Sets a location where the resource will be placed.

Can be absolute (but will be sanitized anyway) or relative to the repository root.

Given location must already exist.

Note that this parameter is used ONLY if the resource DOES NOT EXISTS. If it exists already, its location is not changed.

Parameters

string $fedoraLoc

fedora location

Returns

\acdhOeaw\util\Indexer

setUploadSizeLimit()

setUploadSizeLimit(boolean  $limit) : \acdhOeaw\util\Indexer

Sets size treshold for uploading child resources as binary resources.

For files bigger then this treshold a "pure RDF" Fedora resources will be created containing full metadata but no binary content.

Parameters

boolean $limit

maximum size in bytes; 0 will cause no files upload, special value of -1 (default) will cause all files to be uploaded no matter their size

Returns

\acdhOeaw\util\Indexer

setDepth()

setDepth(integer  $depth) : \acdhOeaw\util\Indexer

Sets maximum indexing depth.

Parameters

integer $depth

maximum indexing depth (0 - only initial Resource dir, 1 - also its direct subdirectories, etc.)

Returns

\acdhOeaw\util\Indexer

setIncludeEmptyDirs()

setIncludeEmptyDirs(boolean  $include) : \acdhOeaw\util\Indexer

Sets if Fedora resources should be created for empty directories.

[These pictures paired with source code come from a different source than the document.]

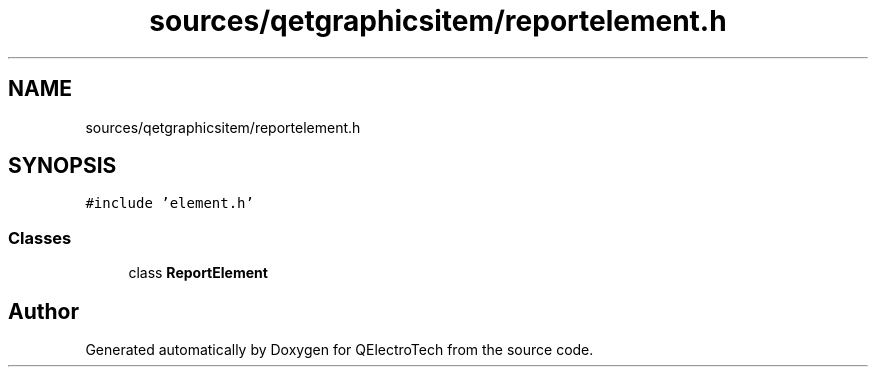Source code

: .TH "sources/qetgraphicsitem/reportelement.h" 3 "Thu Aug 27 2020" "Version 0.8-dev" "QElectroTech" \" -*- nroff -*-
.ad l
.nh
.SH NAME
sources/qetgraphicsitem/reportelement.h
.SH SYNOPSIS
.br
.PP
\fC#include 'element\&.h'\fP
.br

.SS "Classes"

.in +1c
.ti -1c
.RI "class \fBReportElement\fP"
.br
.in -1c
.SH "Author"
.PP 
Generated automatically by Doxygen for QElectroTech from the source code\&.
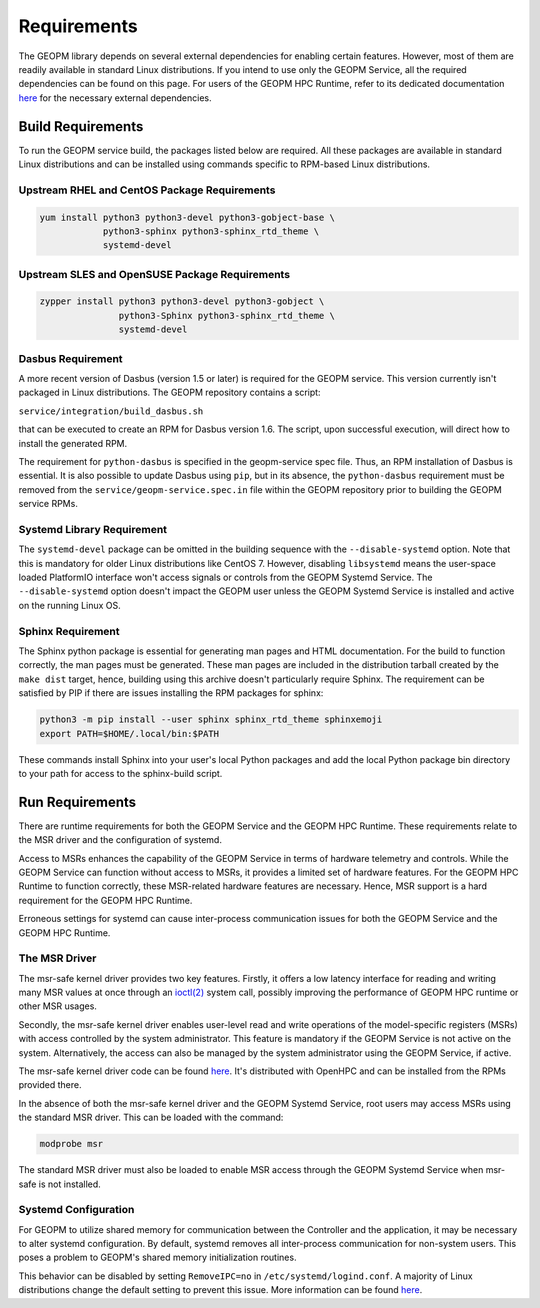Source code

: Requirements
============

The GEOPM library depends on several external dependencies for enabling
certain features. However, most of them are readily available in standard Linux
distributions. If you intend to use only the GEOPM Service, all the required
dependencies can be found on this page. For users of the GEOPM HPC Runtime,
refer to its dedicated documentation
`here <https://geopm.github.io/runtime.html>`__ for the necessary external dependencies.

Build Requirements
------------------

To run the GEOPM service build, the packages listed below are required. All these
packages are available in standard Linux distributions and can be installed
using commands specific to RPM-based Linux distributions.

Upstream RHEL and CentOS Package Requirements
^^^^^^^^^^^^^^^^^^^^^^^^^^^^^^^^^^^^^^^^^^^^^

.. code-block:: bash

    yum install python3 python3-devel python3-gobject-base \
                python3-sphinx python3-sphinx_rtd_theme \
                systemd-devel



Upstream SLES and OpenSUSE Package Requirements
^^^^^^^^^^^^^^^^^^^^^^^^^^^^^^^^^^^^^^^^^^^^^^^

.. code-block:: bash

    zypper install python3 python3-devel python3-gobject \
                   python3-Sphinx python3-sphinx_rtd_theme \
                   systemd-devel


Dasbus Requirement
^^^^^^^^^^^^^^^^^^

A more recent version of Dasbus (version 1.5 or later) is required for the GEOPM service.
This version currently isn't packaged in Linux distributions. The GEOPM repository
contains a script:

``service/integration/build_dasbus.sh``

that can be executed to create an RPM for Dasbus version 1.6. The script, upon
successful execution, will direct how to install the generated RPM.

The requirement for ``python-dasbus`` is specified in the geopm-service spec file. Thus,
an RPM installation of Dasbus is essential. It is also possible to update Dasbus using
``pip``, but in its absence, the ``python-dasbus`` requirement must be removed from the
``service/geopm-service.spec.in`` file within the GEOPM repository prior to building
the GEOPM service RPMs.

Systemd Library Requirement
^^^^^^^^^^^^^^^^^^^^^^^^^^^

The ``systemd-devel`` package can be omitted in the building sequence with the
``--disable-systemd`` option. Note that this is mandatory for older Linux distributions like CentOS 7.
However, disabling ``libsystemd`` means the user-space loaded PlatformIO interface won't access signals
or controls from the GEOPM Systemd Service. The ``--disable-systemd`` option doesn't impact the GEOPM user unless
the GEOPM Systemd Service is installed and active on the running Linux OS.

Sphinx Requirement
^^^^^^^^^^^^^^^^^^

The Sphinx python package is essential for generating man pages and HTML
documentation. For the build to function correctly, the man pages must be generated. These man pages are included in the distribution tarball created by the
``make dist`` target, hence, building using this archive doesn't particularly require
Sphinx. The requirement can be satisfied by PIP if there are issues installing the RPM
packages for sphinx:

.. code-block:: bash

    python3 -m pip install --user sphinx sphinx_rtd_theme sphinxemoji
    export PATH=$HOME/.local/bin:$PATH

These commands install Sphinx into your user's local Python packages and
add the local Python package bin directory to your path for access to the
sphinx-build script.

Run Requirements
----------------

There are runtime requirements for both the GEOPM Service and
the GEOPM HPC Runtime. These requirements relate to the MSR driver
and the configuration of systemd.

Access to MSRs enhances the capability of the GEOPM Service in terms of hardware
telemetry and controls. While the GEOPM Service can function without access to MSRs,
it provides a limited set of hardware features. For the GEOPM HPC Runtime to function
correctly, these MSR-related hardware features are necessary. Hence, MSR support is a
hard requirement for the GEOPM HPC Runtime.

Erroneous settings for systemd can cause inter-process communication issues for both the
GEOPM Service and the GEOPM HPC Runtime.

The MSR Driver
^^^^^^^^^^^^^^

The msr-safe kernel driver provides two key features. Firstly, it offers a low
latency interface for reading and writing many MSR values at once through an
`ioctl(2) <https://man7.org/linux/man-pages/man2/ioctl.2.html>`_ system call, possibly
improving the performance of GEOPM HPC runtime or other MSR usages.

Secondly, the msr-safe kernel driver enables user-level read and write operations of
the model-specific registers (MSRs) with access controlled by the system administrator.
This feature is mandatory if the GEOPM Service is not active on the system. Alternatively, the access can
also be managed by the system administrator using the GEOPM Service, if active.

The msr-safe kernel driver code can be found `here <https://github.com/LLNL/msr-safe>`__.
It's distributed with OpenHPC and can be installed from the RPMs provided there.

In the absence of both the msr-safe kernel driver and the GEOPM Systemd Service, root users may access MSRs
using the standard MSR driver. This can be loaded with the command:

.. code-block:: bash

    modprobe msr

The standard MSR driver must also be loaded to enable MSR access
through the GEOPM Systemd Service when msr-safe is not installed.

Systemd Configuration
^^^^^^^^^^^^^^^^^^^^^

For GEOPM to utilize shared memory for communication between the Controller and the
application, it may be necessary to alter systemd configuration. By default, systemd
removes all inter-process communication for non-system users. This poses a problem to
GEOPM's shared memory initialization routines.

This behavior can be disabled by setting ``RemoveIPC=no`` in
``/etc/systemd/logind.conf``. A majority of Linux distributions change the default
setting to prevent this issue. More information can be found
`here <https://superuser.com/a/1179962>`__.
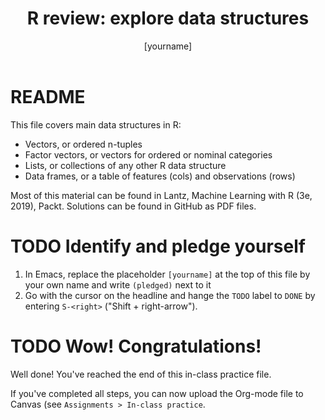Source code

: #+title: R review: explore data structures
#+author: [yourname]
#+startup: overview hideblocks indent
#+property: header-args:R :session *R* :exports both :results output
* README

This file covers main data structures in R:
- Vectors, or ordered n-tuples
- Factor vectors, or vectors for ordered or nominal categories
- Lists, or collections of any other R data structure
- Data frames, or a table of features (cols) and observations (rows)

Most of this material can be found in Lantz, Machine Learning with R
(3e, 2019), Packt. Solutions can be found in GitHub as PDF files.

* TODO Identify and pledge yourself

1) In Emacs, replace the placeholder ~[yourname]~ at the top of this
   file by your own name and write ~(pledged)~ next to it
2) Go with the cursor on the headline and hange the ~TODO~ label to ~DONE~
   by entering ~S-<right>~ ("Shift + right-arrow").


* TODO Wow! Congratulations!

Well done! You've reached the end of this in-class practice file.

If you've completed all steps, you can now upload the Org-mode file to
Canvas (see ~Assignments > In-class practice~.

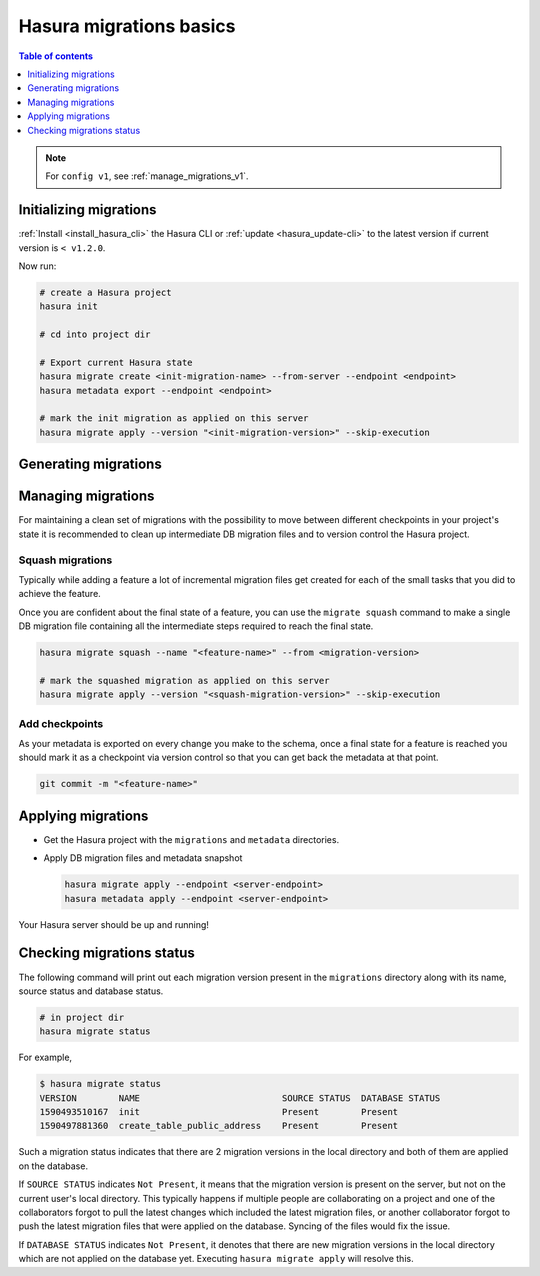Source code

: .. meta::
  :description: Hasura migrations basics
  :keywords: hasura, docs, migration, metadata

.. _migrations_basics:

Hasura migrations basics
========================

.. contents:: Table of contents
  :backlinks: none
  :depth: 1
  :local:

.. note::

  For ``config v1``, see :ref:`manage_migrations_v1`.

Initializing migrations
-----------------------

:ref:`Install <install_hasura_cli>` the Hasura CLI or :ref:`update <hasura_update-cli>`
to the latest version if current version is ``< v1.2.0``.

Now run:

.. code-block:: bash

  # create a Hasura project
  hasura init

  # cd into project dir

  # Export current Hasura state
  hasura migrate create <init-migration-name> --from-server --endpoint <endpoint>
  hasura metadata export --endpoint <endpoint>

  # mark the init migration as applied on this server
  hasura migrate apply --version "<init-migration-version>" --skip-execution

Generating migrations
---------------------

.. rst-class:: api_tabs
.. tabs::

  .. tab:: Via console

    - Open the Hasura console via the CLI

      .. code-block:: bash

        hasura console

    - As you make changes, migration files will be created and latest
      metadata will be exported automatically

  .. tab:: Manually

    - Create a new migration

      .. code-block:: bash

        hasura migrate create <name-of-migration>

    - Add SQL manually to the ``up.sql`` and ``down.sql`` files in the newly
      created migration's directory in ``/migrations``
    - Edit the corresponding metadata manually in ``/metadata``

Managing migrations
-------------------

For maintaining a clean set of migrations with the possibility to move between
different checkpoints in your project's state it is recommended to clean
up intermediate DB migration files and to version control the Hasura project.

Squash migrations
^^^^^^^^^^^^^^^^^

Typically while adding a feature a lot of incremental migration files get
created for each of the small tasks that you did to achieve the feature.

Once you are confident about the final state of a feature, you can use the
``migrate squash`` command to make a single DB migration file containing all
the intermediate steps required to reach the final state.

.. code-block:: bash

  hasura migrate squash --name "<feature-name>" --from <migration-version>

  # mark the squashed migration as applied on this server
  hasura migrate apply --version "<squash-migration-version>" --skip-execution

Add checkpoints
^^^^^^^^^^^^^^^

As your metadata is exported on every change you make to the schema, once a final
state for a feature is reached you should mark it as a checkpoint via version
control so that you can get back the metadata at that point.

.. code-block:: bash

  git commit -m "<feature-name>"

Applying migrations
-------------------

- Get the Hasura project with the ``migrations`` and ``metadata`` directories.

- Apply DB migration files and metadata snapshot

  .. code-block:: bash

    hasura migrate apply --endpoint <server-endpoint>
    hasura metadata apply --endpoint <server-endpoint>

Your Hasura server should be up and running!

Checking migrations status
--------------------------

The following command will print out each migration version present in the ``migrations``
directory along with its name, source status and database status.

.. code-block:: bash

   # in project dir
   hasura migrate status

For example,

.. code-block:: bash

   $ hasura migrate status
   VERSION        NAME                           SOURCE STATUS  DATABASE STATUS
   1590493510167  init                           Present        Present
   1590497881360  create_table_public_address    Present        Present

Such a migration status indicates that there are 2 migration versions in the
local directory and both of them are applied on the database.

If ``SOURCE STATUS`` indicates ``Not Present``, it means that the migration
version is present on the server, but not on the current user's local directory.
This typically happens if multiple people are collaborating on a project and one
of the collaborators forgot to pull the latest changes which included the latest
migration files, or another collaborator forgot to push the latest migration
files that were applied on the database. Syncing of the files would fix the
issue.

If ``DATABASE STATUS`` indicates ``Not Present``, it denotes that there are new
migration versions in the local directory which are not applied on the database
yet. Executing ``hasura migrate apply`` will resolve this.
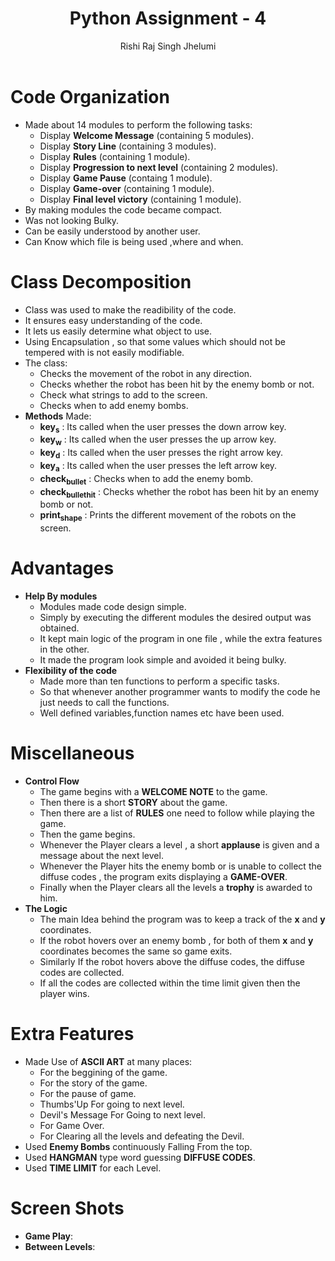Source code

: #+TITLE:Python Assignment - 4
#+AUTHOR:Rishi Raj Singh Jhelumi
#+ROLLNO:201101046
#+EMAIL:rishirajsingh.jhelumi@students.iiit.ac.in

* Code Organization
  - Made about 14 modules to perform the following tasks:
    + Display *Welcome Message* (containing 5 modules).
    + Display *Story Line* (containing 3 modules).
    + Display *Rules* (containing 1 module).
    + Display *Progression to next level* (containing 2 modules).
    + Display *Game Pause* (containg 1 module).
    + Display *Game-over* (containing 1 module).
    + Display *Final level victory* (containing 1 module).
  - By making modules the code became compact.
  - Was not looking Bulky.
  - Can be easily understood by another user.
  - Can Know which file is being used ,where and when.
* Class Decomposition
  - Class was used to make the readibility of the code.
  - It ensures easy understanding of the code.
  - It lets us easily determine what object to use.
  - Using Encapsulation , so that some values which should not be tempered with is not easily modifiable.
  - The class:
    + Checks the movement of the robot in any direction.
    + Checks whether the robot has been hit by the enemy bomb or not.
    + Check what strings to add to the screen.
    + Checks when to add enemy bombs.
  - *Methods* Made:
    + *key_s* : Its called when the user presses the down arrow key.
    + *key_w* : Its called when the user presses the up arrow key.
    + *key_d* : Its called when the user presses the right arrow key.
    + *key_a* : Its called when the user presses the left arrow key.
    + *check_bullet* : Checks when to add the enemy bomb.
    + *check_bullet_hit* : Checks whether the robot has been hit by an enemy bomb or not.
    + *print_shape* : Prints the different movement of the robots on the screen.
* Advantages
  - *Help By modules*
    + Modules made code design simple.
    + Simply by executing the different modules the desired output was obtained.
    + It kept main logic of the program in one file , while the extra features in the other.
    + It made the program look simple and avoided it being bulky.
  - *Flexibility of the code*
    + Made more than ten functions to perform a specific tasks.
    + So that whenever another programmer wants to modify the code he just needs to call the functions.
    + Well defined variables,function names etc have been used.
* Miscellaneous
 + *Control Flow*
     - The game begins with a *WELCOME NOTE* to the game.
     - Then there is a short *STORY* about the game.
     - Then there are a list of *RULES* one need to follow while playing the game.
     - Then the game begins.
     - Whenever the Player clears a level , a short *applause* is given and a message about the next level.
     - Whenever the Player hits the enemy bomb or is unable to collect the diffuse codes , the program exits displaying a *GAME-OVER*.
     - Finally when the Player clears all the levels a *trophy* is awarded to him.
 + *The Logic*
     - The main Idea behind the program was to keep a track of the *x* and *y* coordinates.
     - If the robot hovers over an enemy bomb , for both of them *x* and *y* coordinates becomes the same so game exits.
     - Similarly If the robot hovers above the diffuse codes, the diffuse codes are collected.
     - If all the codes are collected within the time limit given then the player wins.
* Extra Features
  - Made Use of *ASCII ART* at many places:
    + For the beggining of the game.
    + For the story of the game.
    + For the pause of game.
    + Thumbs'Up For going to next level.
    + Devil's Message For Going to next level.
    + For Game Over.
    + For Clearing all the levels and defeating the Devil.
  - Used *Enemy Bombs* continuously Falling From the top.
  - Used *HANGMAN* type word guessing *DIFFUSE CODES*.
  - Used *TIME LIMIT* for each Level.
* Screen Shots
  - *Game Play*:[[file:1.png]]
  - *Between Levels*:[[file:2.png]]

Note this setting is skipped when the $flatStructure is set to true.

Parameters

boolean $include

should resources be created for empty directories

Returns

\acdhOeaw\util\Indexer

setMetaLookup()

setMetaLookup(\acdhOeaw\util\metaLookup\MetaLookupInterface  $metaLookup, boolean  $require = false) : \acdhOeaw\util\Indexer

Sets a class providing metadata for indexed files.

Parameters

\acdhOeaw\util\metaLookup\MetaLookupInterface $metaLookup
boolean $require

should files lacking external metadata be skipped

Returns

\acdhOeaw\util\Indexer

index()

index() : array

Performs the indexing.

Returns

array —

a list FedoraResource objects representing indexed resources

performUpdate()

performUpdate(\DirectoryIterator  $iter, \acdhOeaw\schema\file\File  $file, string  $parent, boolean  $upload) : \acdhOeaw\fedora\FedoraResource

Performs file upload taking care of versioning.

Parameters

\DirectoryIterator $iter
\acdhOeaw\schema\file\File $file
string $parent
boolean $upload

Returns

\acdhOeaw\fedora\FedoraResource

__index()

__index() : array

Performs the indexing.

Returns

array —

a two-element array with first element containing a collection of indexed resources and a second one containing a collection of commited resources

indexEntry()

indexEntry(\DirectoryIterator  $i) : array

Processes single directory entry

Parameters

\DirectoryIterator $i

Returns

array

isSkippedExisting()

isSkippedExisting(\acdhOeaw\schema\file\File  $file) : boolean

Checks if a given file should be skipped because it already exists in the repository while the Indexer skip mode is set to SKIP_EXIST or SKIP_BINARY_EXIST.

Parameters

\acdhOeaw\schema\file\File $file

file to be checked

Throws

\acdhOeaw\util\metaLookup\MetaLookupException

Returns

boolean

isSkipped()

isSkipped(\DirectoryIterator  $i) : boolean

Checks if a given file system node should be skipped during import.

Parameters

\DirectoryIterator $i

file system node

Returns

boolean

handleAutoCommit()

handleAutoCommit() : boolean

Performs autocommit if needed

Returns

boolean —

if autocommit was performed